Enumera los mecanismos de contrapeso que, según el fragmento sobre el presidencialismo en Panamá, recomiendan los códigos de buen gobierno. Indica solo el nombre de cada mecanismo.

▸ FRAGMENTO DEL TEXTO
•••

Presidencialismo sin presidente: el poder que se repite en todos los niveles

18 de Noviembre de 2025

Exclusivo para Contrapeso

En Panamá, el presidencialismo no solo habita en el Palacio de las Garzas. Vive también en cada sala donde una persona decide por muchos. En la Asamblea, en una empresa, en una junta directiva o incluso en una organización no gubernamental (ONG), la cultura del poder concentrado se repite: una figura fuerte controla la agenda, define los tiempos y decide qué se discute y qué no.
El problema no es solo político, es estructural.

Un buen gobierno corporativo puede ser parte de la solución.

1. El diagnóstico: presidencialismo como cultura política

El presidencialismo panameño no solo se manifiesta en la figura del presidente de la República; se reproduce institucionalmente en otros órganos del Estado. En la Asamblea Nacional, esta tendencia se expresa en el control concentrado de las agendas legislativas, especialmente en las comisiones permanentes, donde la presidencia del órgano actúa como filtro o muro de acceso para los temas que llegan a discusión.

Rasgos principales:

  • Personalización del poder: el presidente de comisión se convierte en propietario de la agenda, no en su coordinador.

  • Delegación pasiva: los demás miembros, al no reclamar el ejercicio pleno de sus funciones, legitiman la concentración.

  • Distorsión del mandato representativo: el poder de agenda se vuelve un instrumento de veto político, no de deliberación.

El resultado es una asimetría deliberativa: la voluntad de la mayoría se traduce en la voluntad del presidente, aunque formalmente no debiera ser así.
El problema no es jurídico, es de cultura institucional: la mayoría permite —por comodidad o conveniencia— que una sola persona controle lo colectivo. Es, en el fondo, un abuso de la mayoría en detrimento de la minoría.

2. El paralelo con el gobierno corporativo

En el mundo empresarial, el problema es conocido: la captura de la junta directiva por su presidente o por el Chief Executive Officer (CEO).
Para evitarlo, los códigos de buen gobierno recomiendan mecanismos de contrapeso que garanticen la participación efectiva de los minoritarios, entre ellos:

  • Derecho de inclusión de temas en agenda: un porcentaje (por ejemplo, 20–25%) de los directores puede exigir la inclusión de un punto en la agenda.

  • Agenda distribuida anticipadamente: todos los miembros deben conocer y proponer temas con antelación.

  • Actas públicas y controladas: las decisiones sobre qué se incluyó o excluyó quedan documentadas.

•••

▸ DATOS EXTRAÍDOS
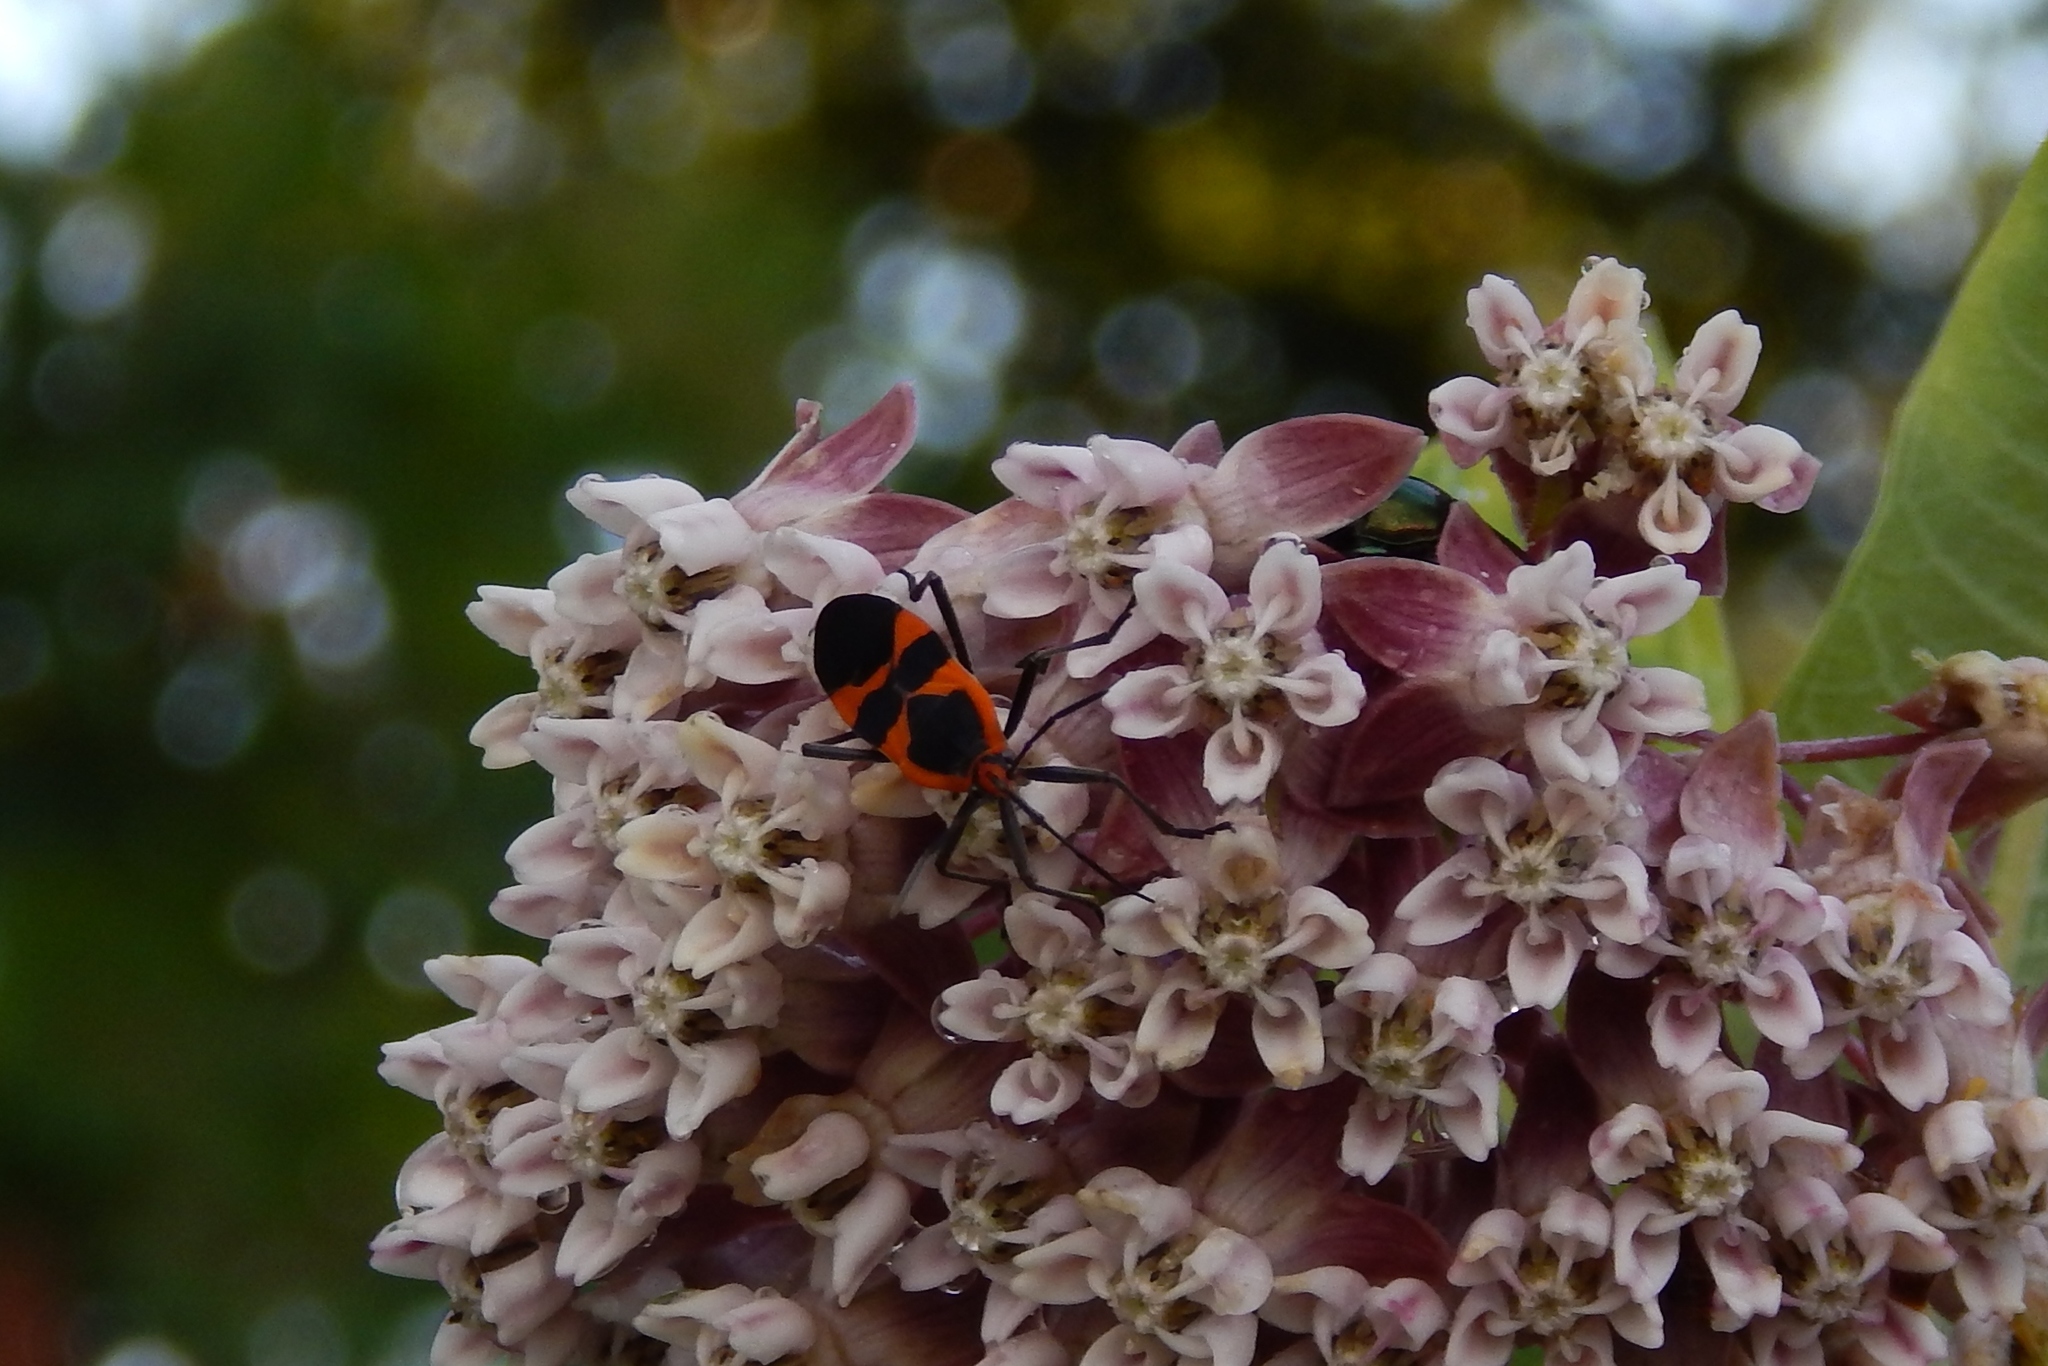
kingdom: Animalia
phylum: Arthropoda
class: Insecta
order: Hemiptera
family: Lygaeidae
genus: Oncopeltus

•••

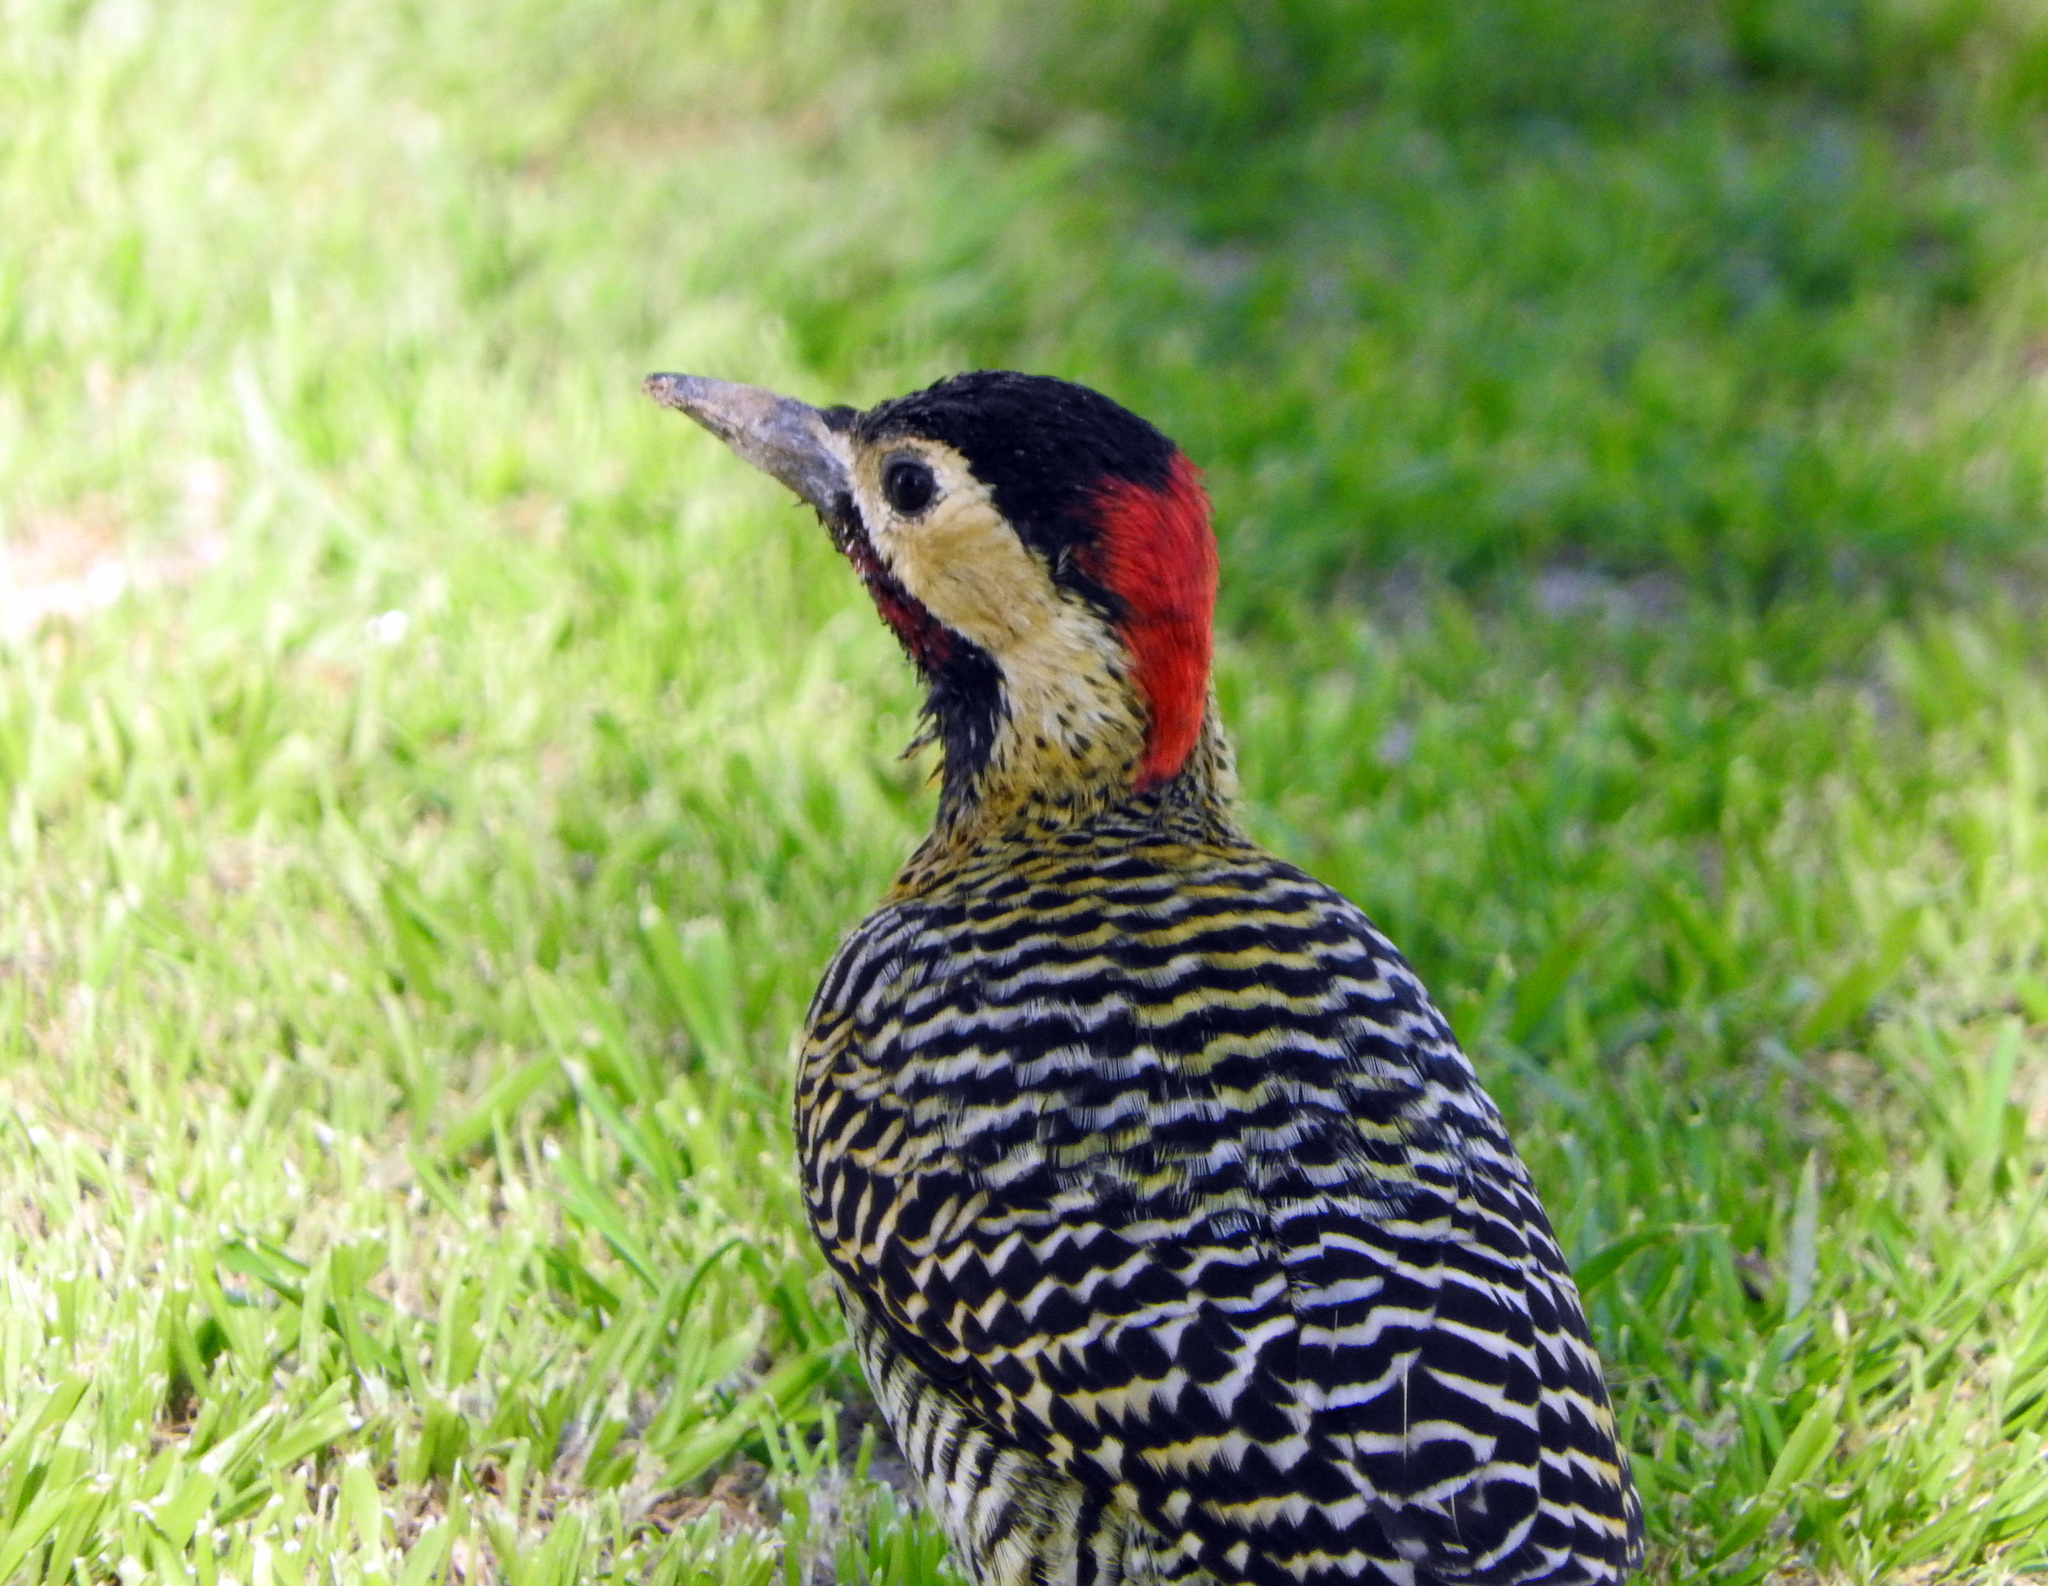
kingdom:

•••

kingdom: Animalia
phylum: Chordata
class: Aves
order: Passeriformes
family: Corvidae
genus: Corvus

•••

▸ SOLUCIÓN DEL EJERCICIO
- Derecho de inclusión de temas en agenda
- Agenda distribuida anticipadamente
- Actas públicas y controladas